• [Vorliegender Auszug]
______________________________

Protocol of the Session on May 3, 2007

Danke schön, Frau Sommer. – Für die SPD spricht nun Frau Schäfer.

Frau Präsidentin! Meine sehr geehrten Damen und Herren! Liebe Kolleginnen, liebe Kollegen! Warten Sie ab, was noch zu sagen ist! Ich denke, das ein oder andere Argument ist noch in die Debatte einzubringen. Mir liegt daran, hier noch einmal zu betonen, dass die Grundschulen in Nordrhein-Westfalen und in ganz Deutschland bei den internationalen Schulleistungsstudien im oberen Drittel lagen und gut bis sehr gut abgeschnitten haben, sodass dieses ganze Gerede, die Grundschulen in einen Wettbewerb zu zwingen, um hier andere Bedingungen zu erreichen, völliger Blödsinn ist. Das möchte ich hier einfach einmal festhalten.

(Beifall von SPD und GRÜNEN)

Punkt 1: Unsere Grundschulen leisten hervorragende Arbeit.

______________________________

• [Aufgabe] Gib aus dem Protokollauszug alles von „Protocol of the“ bis hinunter zu „SPD und GRÜNEN)“ unverändert aus. Die anschließenden Zeilen spielen hierfür keine Rolle.

• [Daten]
______________________________

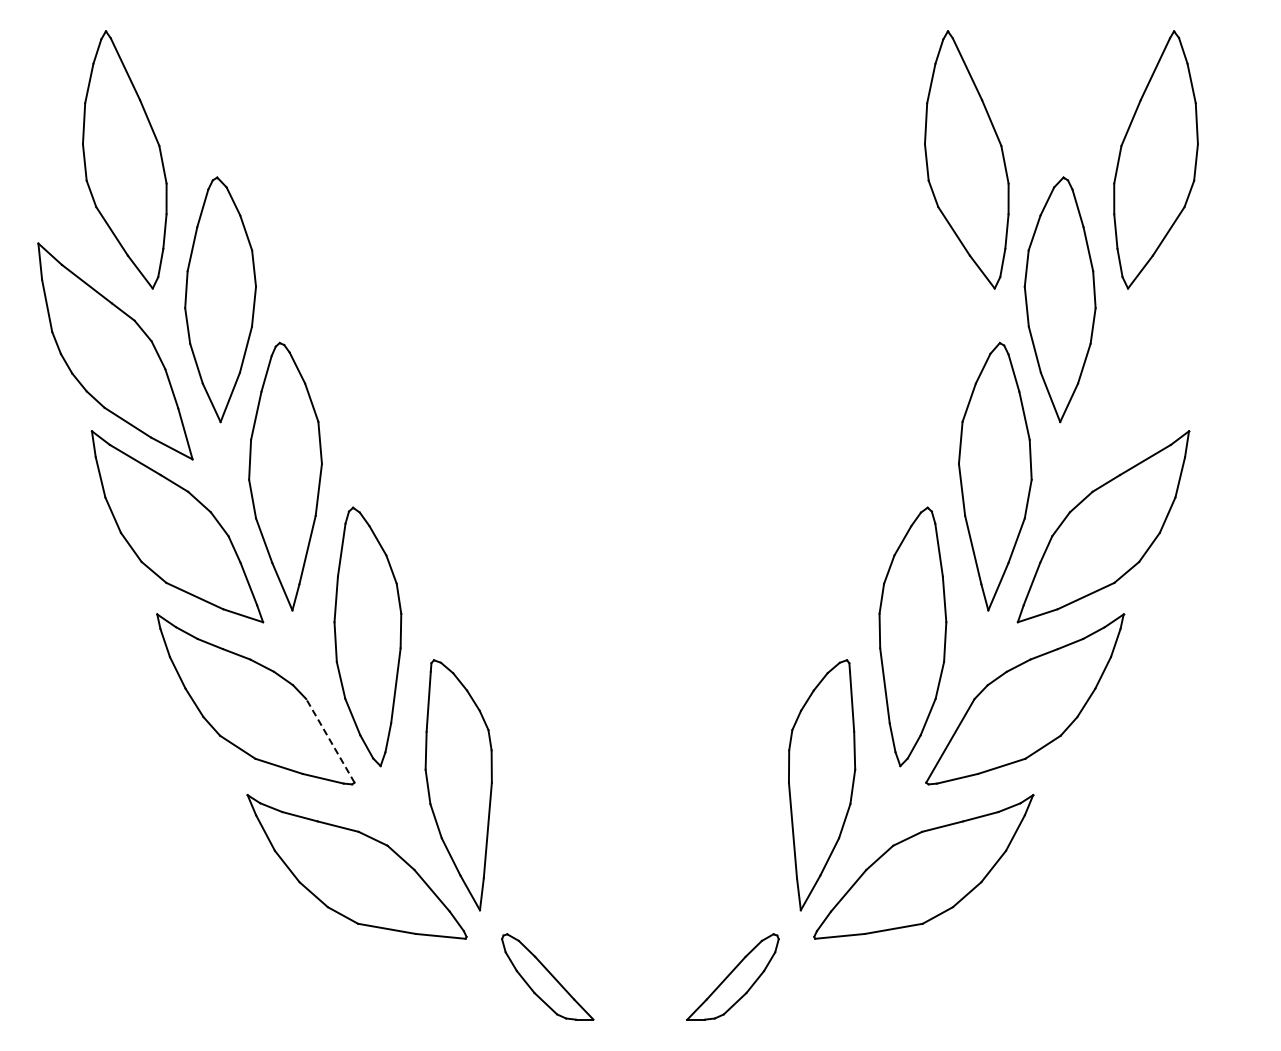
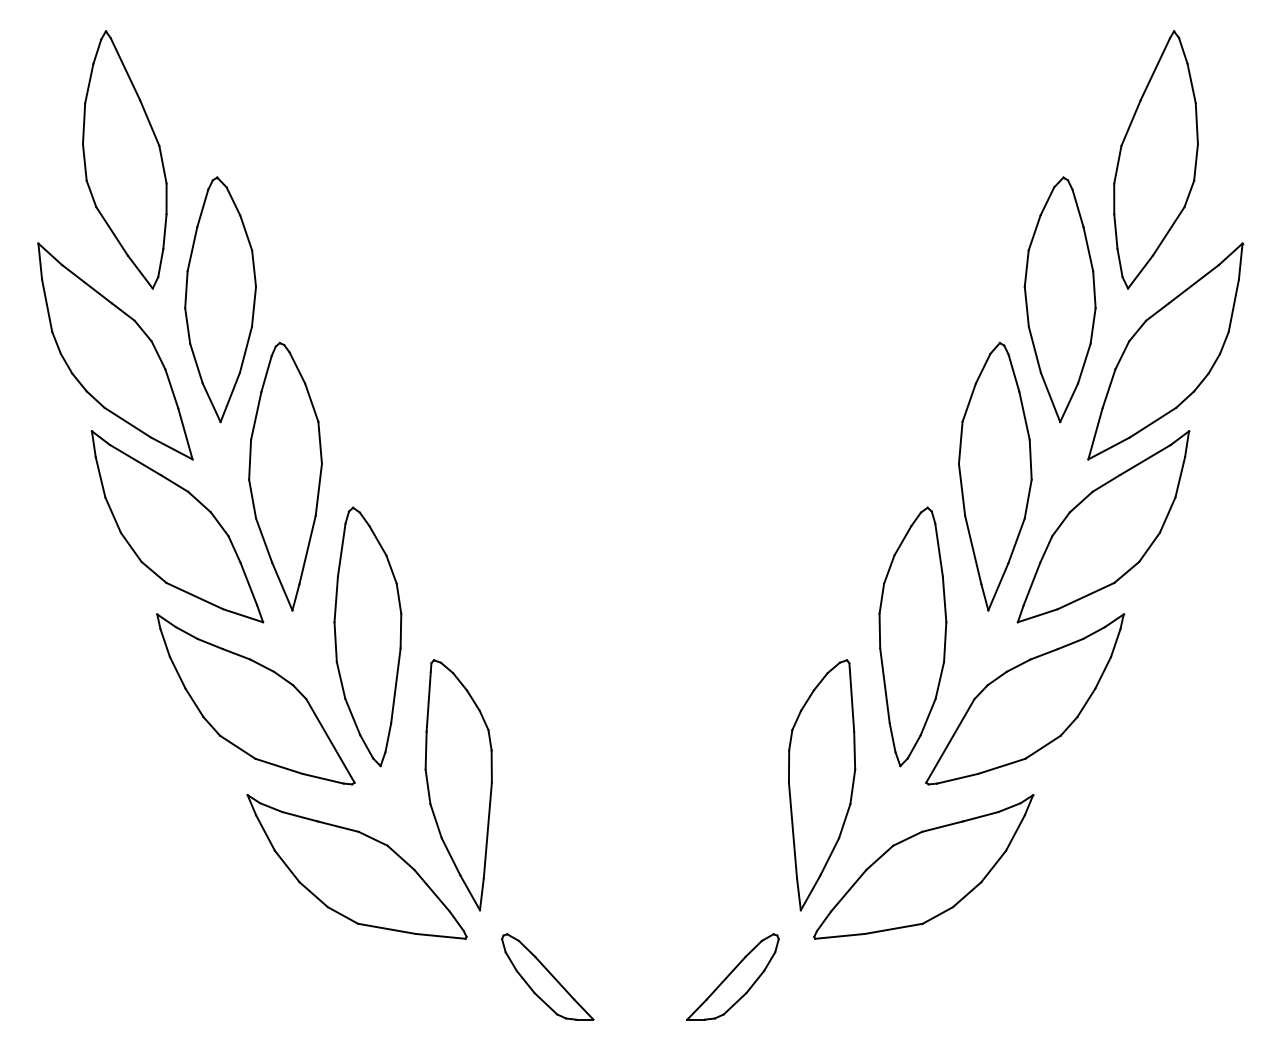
part at (966, 159): present -> none
part at (1165, 351): none -> present
line at (330, 740): dashed -> solid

______________________________

• [Antwort]
Protocol of the Session on May 3, 2007

Danke schön, Frau Sommer. – Für die SPD spricht nun Frau Schäfer.

Frau Präsidentin! Meine sehr geehrten Damen und Herren! Liebe Kolleginnen, liebe Kollegen! Warten Sie ab, was noch zu sagen ist! Ich denke, das ein oder andere Argument ist noch in die Debatte einzubringen. Mir liegt daran, hier noch einmal zu betonen, dass die Grundschulen in Nordrhein-Westfalen und in ganz Deutschland bei den internationalen Schulleistungsstudien im oberen Drittel lagen und gut bis sehr gut abgeschnitten haben, sodass dieses ganze Gerede, die Grundschulen in einen Wettbewerb zu zwingen, um hier andere Bedingungen zu erreichen, völliger Blödsinn ist. Das möchte ich hier einfach einmal festhalten.

(Beifall von SPD und GRÜNEN)